BATON ROUGE, La. (AP) — A deputy city marshal charged with murder after a police body camera captured a 6-year-old boy's fatal shooting is asking a Louisiana judge to throw out his indictment, saying he acted in self-defense by opening fire on a car driven by the boy's father.
Prosecutors from Attorney General Jeff Landry's office said the video shows two deputy marshals firing from "a safe distance" as Christopher Few's car was backing away from them. "Perhaps most important, it shows Few with his hands in the air pleading for the officers to stop firing. They did not," prosecutors wrote in a filing this week.
But Derrick Stafford's attorneys say the video recording lacks audio for the first 27 seconds, making it impossible to determine if Stafford started shooting before or after Few raised his hands inside the car.
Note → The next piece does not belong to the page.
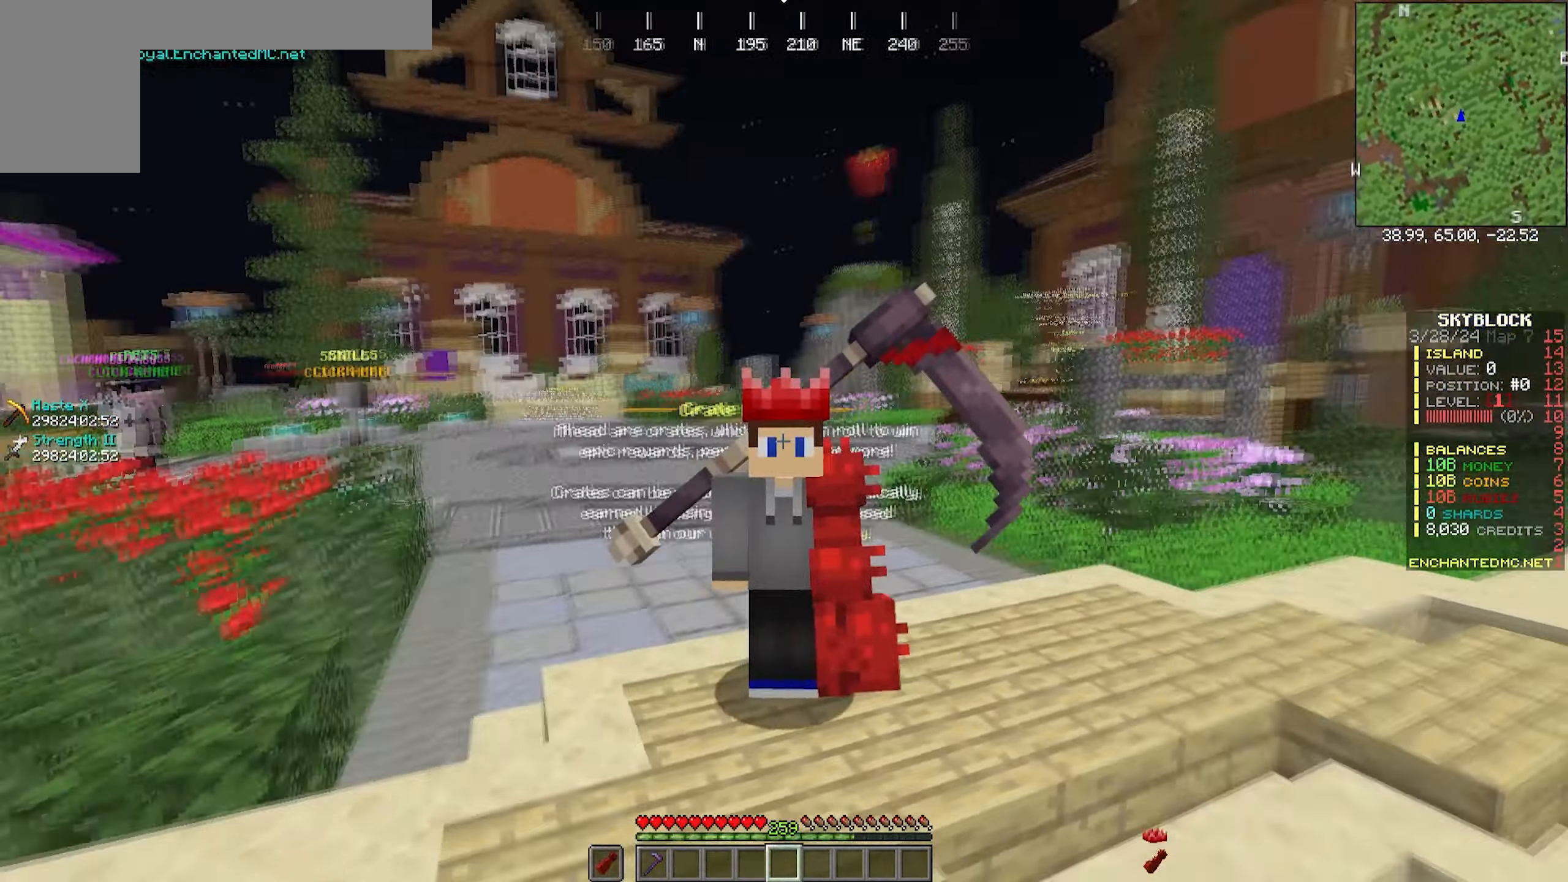
{"keys": ["s"], "mouse": []}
Neither deputy knew that Few's son, Jeremy Mardis, was strapped in the front seat until after they stopped shooting, Stafford's attorneys added.
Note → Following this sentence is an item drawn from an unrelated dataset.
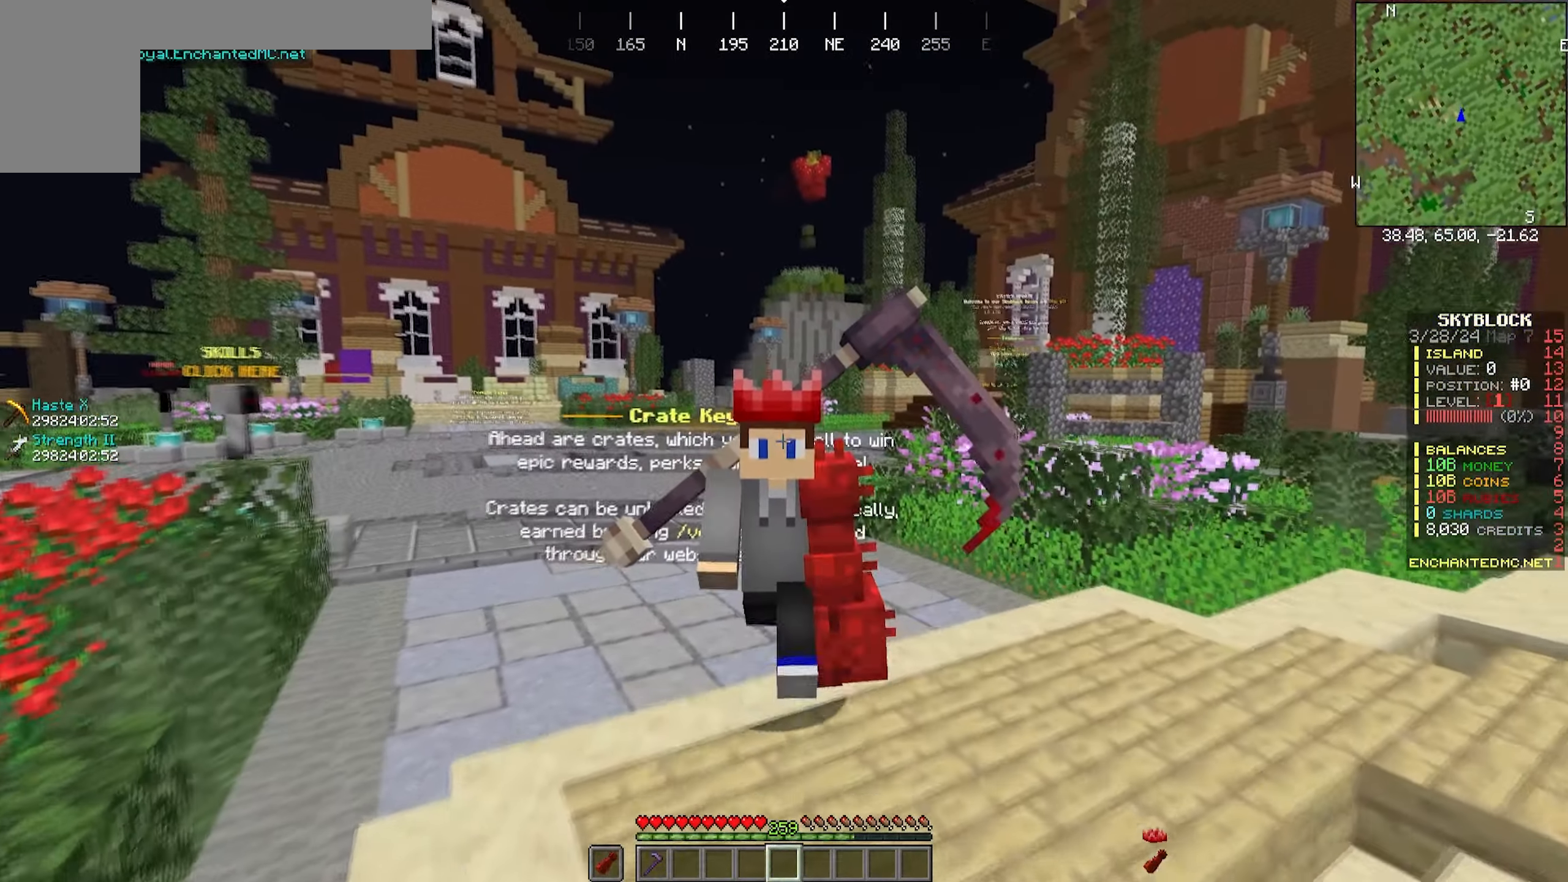
{"keys": ["s"], "mouse": [], "events": []}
Stafford's lawyers claim Few ignored officers' commands to stop and rammed into a vehicle that another deputy marshal, Norris Greenhouse Jr., was exiting.
Stafford and Greenhouse drew their weapons after the "aggressive actions" of Few, who drove forward and then backed the car toward the officers again, Stafford's attorneys said.
"At this point, Stafford, out of fear for his life and that of his fellow officers, began shooting at the vehicle to prevent any further actions by Few which would put the officers in imminent danger," they wrote.
State District Court Judge William Bennett is scheduled to hear arguments Wednesday on Stafford's motion to quash his indictment.
"A review of the indictment by the court would show that the state does not state any allegations of fact that would satisfy the essential element of specific intent for the offenses charged whereby trier of fact could support a conviction," Stafford's attorneys wrote.
State Police have said the deputies opened fire on Few's car after a pursuit joined by a third deputy marshal and Marksville Police Sgt. Kenneth Parnell III. A police report says video from Parnell's body camera shows Few's empty hands were raised and visible inside the vehicle when gunfire erupted. The video hasn't been publicly released.
Stafford and Greenhouse await separate trials on second-degree murder and attempted second-degree murder charges. Few was critically wounded in the shooting.
Stafford, a Marksville police lieutenant, and Greenhouse, a former Marksville police officer, were moonlighting as deputy marshals on the night of the Nov. 3, 2015, shooting.
Stafford's trial is scheduled to start Nov. 28; Greenhouse has a March 13, 2017, trial date.
However, in another court filing this week, Stafford's attorneys asked Bennett to consolidate the cases for a single trial.